Quote all of the data that follows exactly as written, skipping the images.

Page-level text extractions
▼

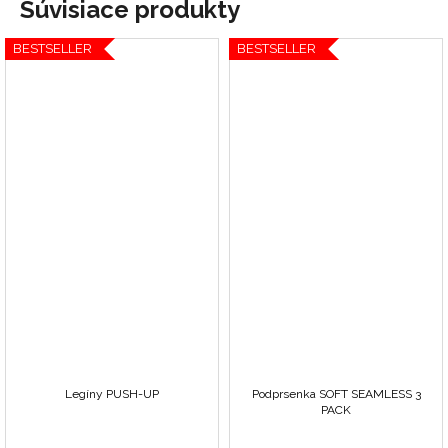
Súvisiace produkty
BESTSELLER
BESTSELLER
Legíny PUSH-UP
Podprsenka SOFT SEAMLESS 3
PACK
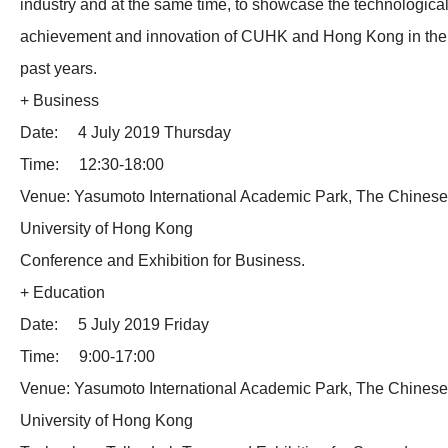
industry and at the same time, to showcase the technologica
achievement and innovation of CUHK and Hong Kong in the
past years.
+ Business
Date: 4 July 2019 Thursday
Time: 12:30-18:00
Venue: Yasumoto International Academic Park, The Chinese
University of Hong Kong
Conference and Exhibition for Business.
+ Education
Date: 5 July 2019 Friday
Time: 9:00-17:00
Venue: Yasumoto International Academic Park, The Chinese
University of Hong Kong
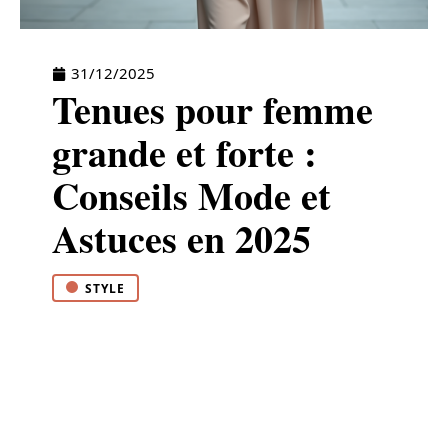
31/12/2025
Tenues pour femme
grande et forte :
Conseils Mode et
Astuces en 2025
STYLE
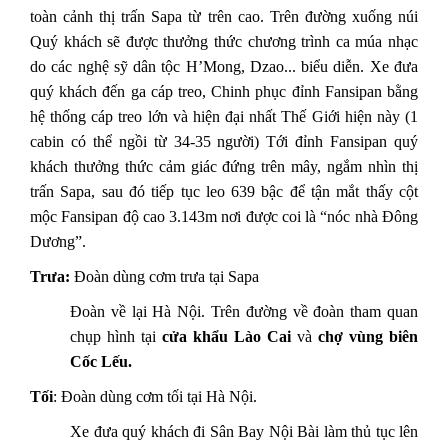
toàn cảnh thị trấn Sapa từ trên cao. Trên đường xuống núi
Quý khách sẽ được thưởng thức chương trình ca múa nhạc
do các nghệ sỹ dân tộc H’Mong, Dzao... biểu diễn. Xe đưa
quý khách đến ga cáp treo, Chinh phục đỉnh Fansipan bằng
hệ thống cáp treo lớn và hiện đại nhất Thế Giới hiện này (1
cabin có thể ngồi từ 34-35 người) Tới đỉnh Fansipan quý
khách thưởng thức cảm giác đứng trên mây, ngắm nhìn thị
trấn Sapa, sau đó tiếp tục leo 639 bậc để tận mắt thấy cột
mộc Fansipan độ cao 3.143m nơi được coi là “nóc nhà Đông
Dương”.
Trưa:
Đoàn dùng cơm trưa tại Sapa
Đoàn về lại Hà Nội. Trên đường về đoàn tham quan
chụp hình tại
cửa khẩu Lào Cai
và
chợ vùng biên
Cốc Lếu.
Tối
: Đoàn dùng cơm tối tại Hà Nội.
Xe đưa quý khách đi Sân Bay Nội Bài làm thủ tục lên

▲

Answer to the problem =
Súvisiace produkty
BESTSELLER
BESTSELLER
Legíny PUSH-UP
Podprsenka SOFT SEAMLESS 3
PACK
industry and at the same time, to showcase the technologica
achievement and innovation of CUHK and Hong Kong in the
past years.
+ Business
Date: 4 July 2019 Thursday
Time: 12:30-18:00
Venue: Yasumoto International Academic Park, The Chinese
University of Hong Kong
Conference and Exhibition for Business.
+ Education
Date: 5 July 2019 Friday
Time: 9:00-17:00
Venue: Yasumoto International Academic Park, The Chinese
University of Hong Kong
31/12/2025
Tenues pour femme
grande et forte :
Conseils Mode et
Astuces en 2025
STYLE
toàn cảnh thị trấn Sapa từ trên cao. Trên đường xuống núi
Quý khách sẽ được thưởng thức chương trình ca múa nhạc
do các nghệ sỹ dân tộc H’Mong, Dzao... biểu diễn. Xe đưa
quý khách đến ga cáp treo, Chinh phục đỉnh Fansipan bằng
hệ thống cáp treo lớn và hiện đại nhất Thế Giới hiện này (1
cabin có thể ngồi từ 34-35 người) Tới đỉnh Fansipan quý
khách thưởng thức cảm giác đứng trên mây, ngắm nhìn thị
trấn Sapa, sau đó tiếp tục leo 639 bậc để tận mắt thấy cột
mộc Fansipan độ cao 3.143m nơi được coi là “nóc nhà Đông
Dương”.
Trưa:
Đoàn dùng cơm trưa tại Sapa
Đoàn về lại Hà Nội. Trên đường về đoàn tham quan
chụp hình tại
cửa khẩu Lào Cai
và
chợ vùng biên
Cốc Lếu.
Tối
: Đoàn dùng cơm tối tại Hà Nội.
Xe đưa quý khách đi Sân Bay Nội Bài làm thủ tục lên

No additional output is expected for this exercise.